A beautifully written collection of moments, people, places, objects, and ideas, Entanglement draws you in and takes you on an unexpected journey around a surprisingly rich topic. Recent praise for the book is well-deserved; beyond being a well-written and enjoyable to read, Tarlo’s book opens up exciting methodological possibilities for interdisciplinary and multi-sited ethnographic research.

References:

 Goldstein, Daniel M. 2016. Review of “Rubble: The Afterlife of Destruction by Gastón R. Gordillo.” American Anthropologist 118 (1): 190–91.

Gordillo, Gastón R. 2014. Rubble: The Afterlife of Destruction.
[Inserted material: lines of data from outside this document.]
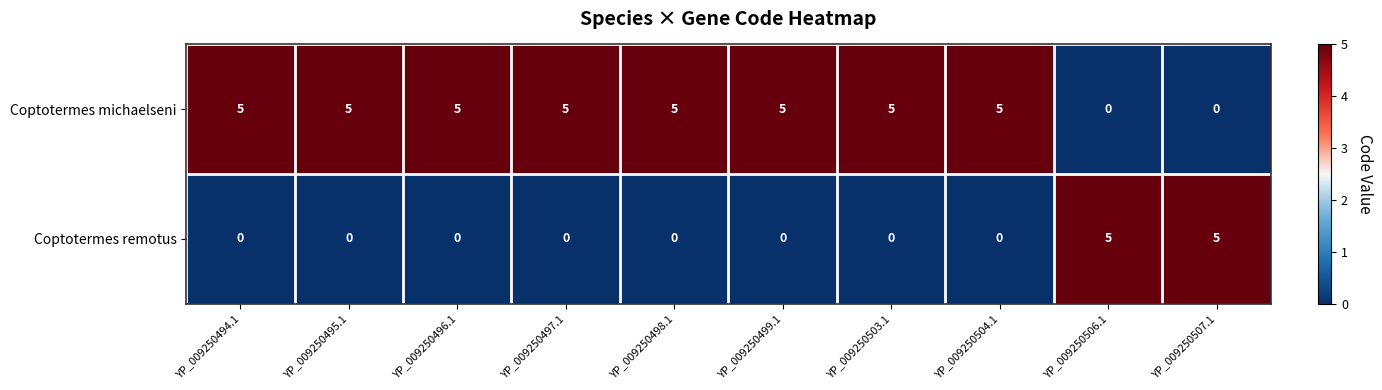

At YP_009250497.1, list the series in order from smallest to largest.

Coptotermes remotus, Coptotermes michaelseni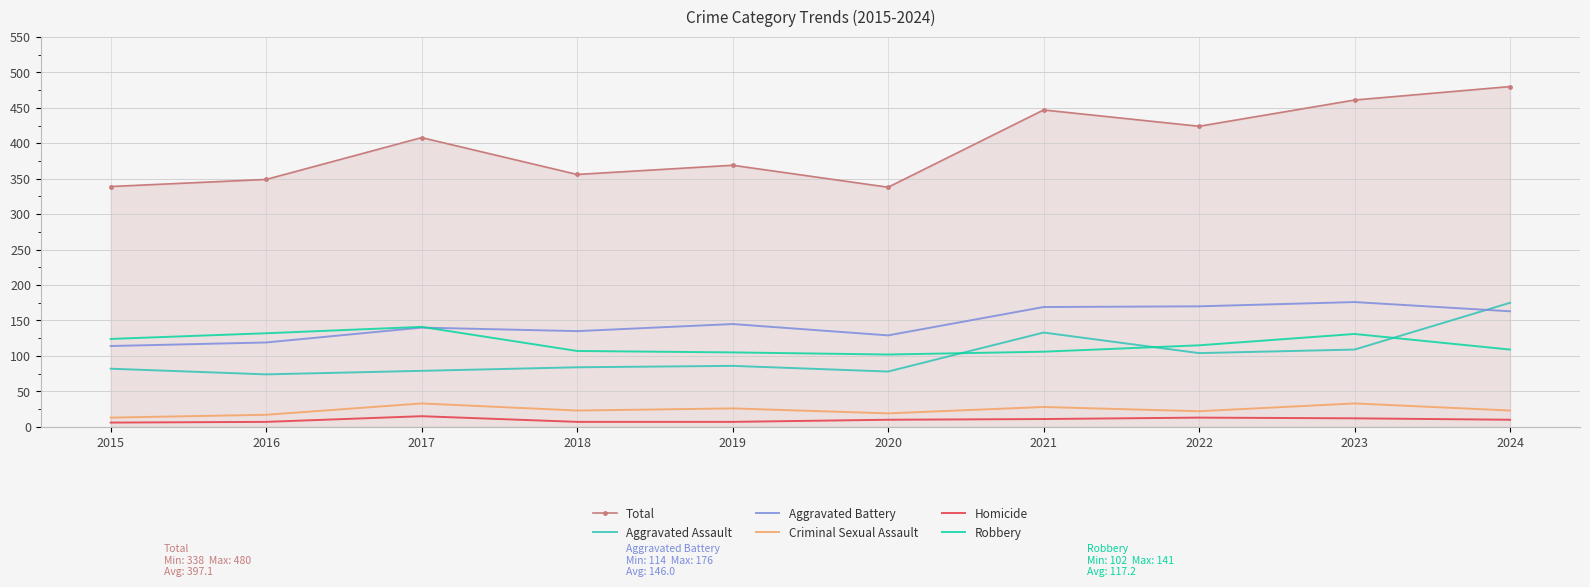

What is the sum of the Robbery values at 2024 and 2016?

241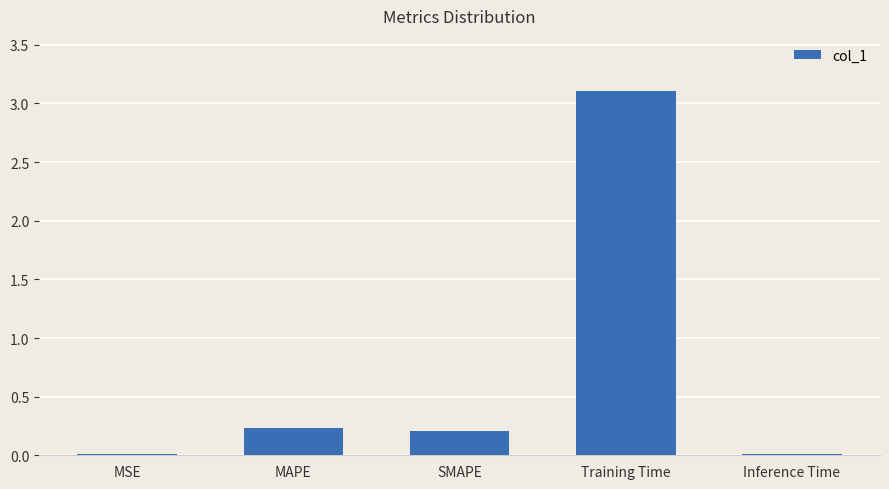

What is the greatest value displayed?

3.1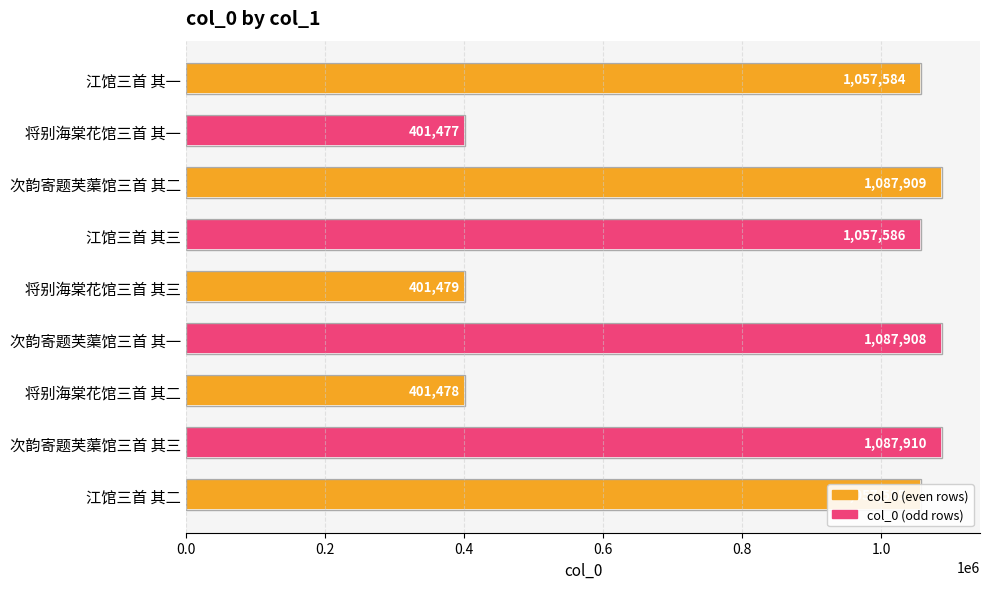

List the labels in order of value, smallest first.

将别海棠花馆三首 其一, 将别海棠花馆三首 其二, 将别海棠花馆三首 其三, 江馆三首 其一, 江馆三首 其二, 江馆三首 其三, 次韵寄题芙蕖馆三首 其一, 次韵寄题芙蕖馆三首 其二, 次韵寄题芙蕖馆三首 其三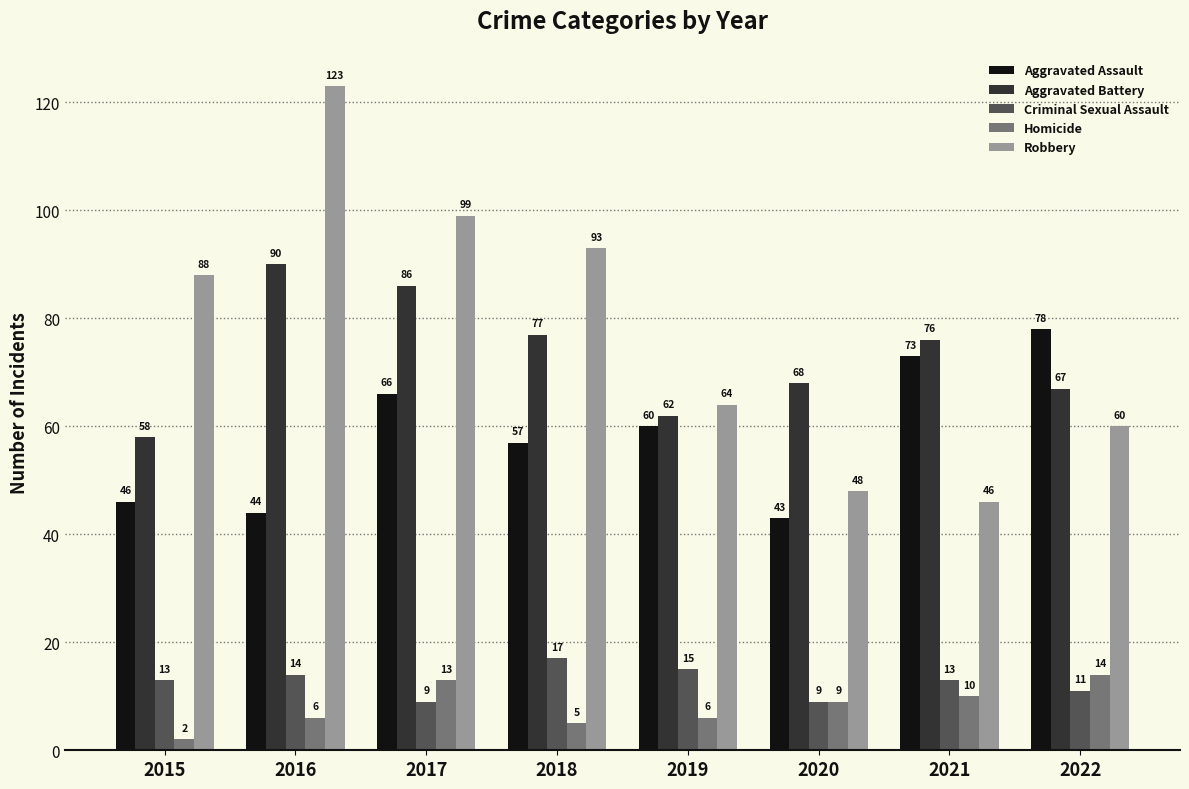

What is the minimum value shown in the chart?

2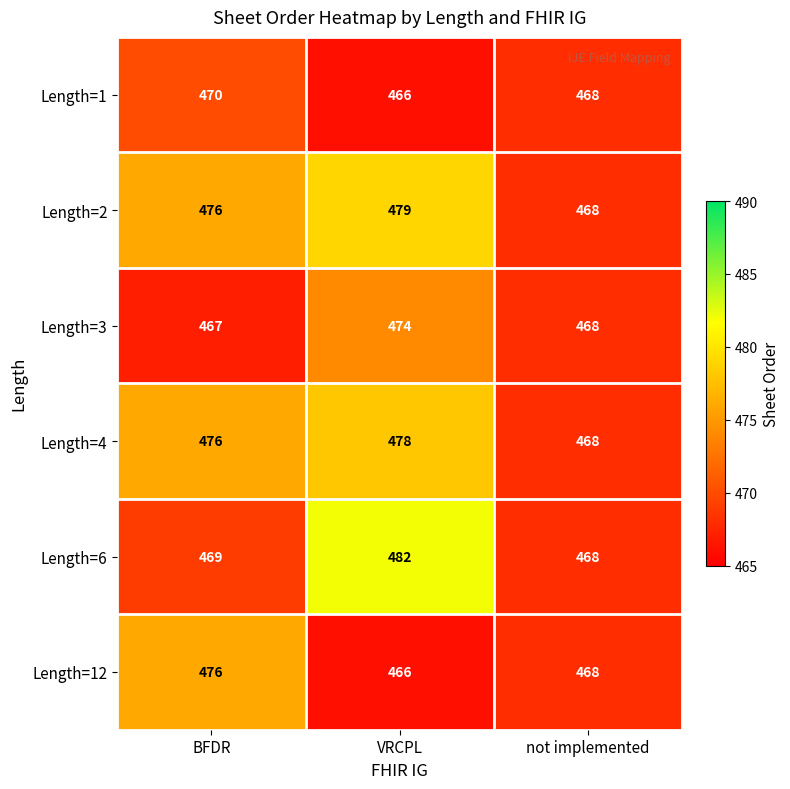

What value does the Length=12 series have at not implemented, to the nearest 10?

470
Durham: Duke University Press Books.

Tsing, Anna Lowenhaupt. 2015. The Mushroom at the End of the World: On the Possibility of Life in Capitalist Ruins. Princeton: Princeton University Press.

Jennifer Porter-Lupu is a current doctoral student in Anthropology at Northwestern University. She received her MA from University of Chicago in 2015. Her research interests include materiality, historical archaeology, and queer theory.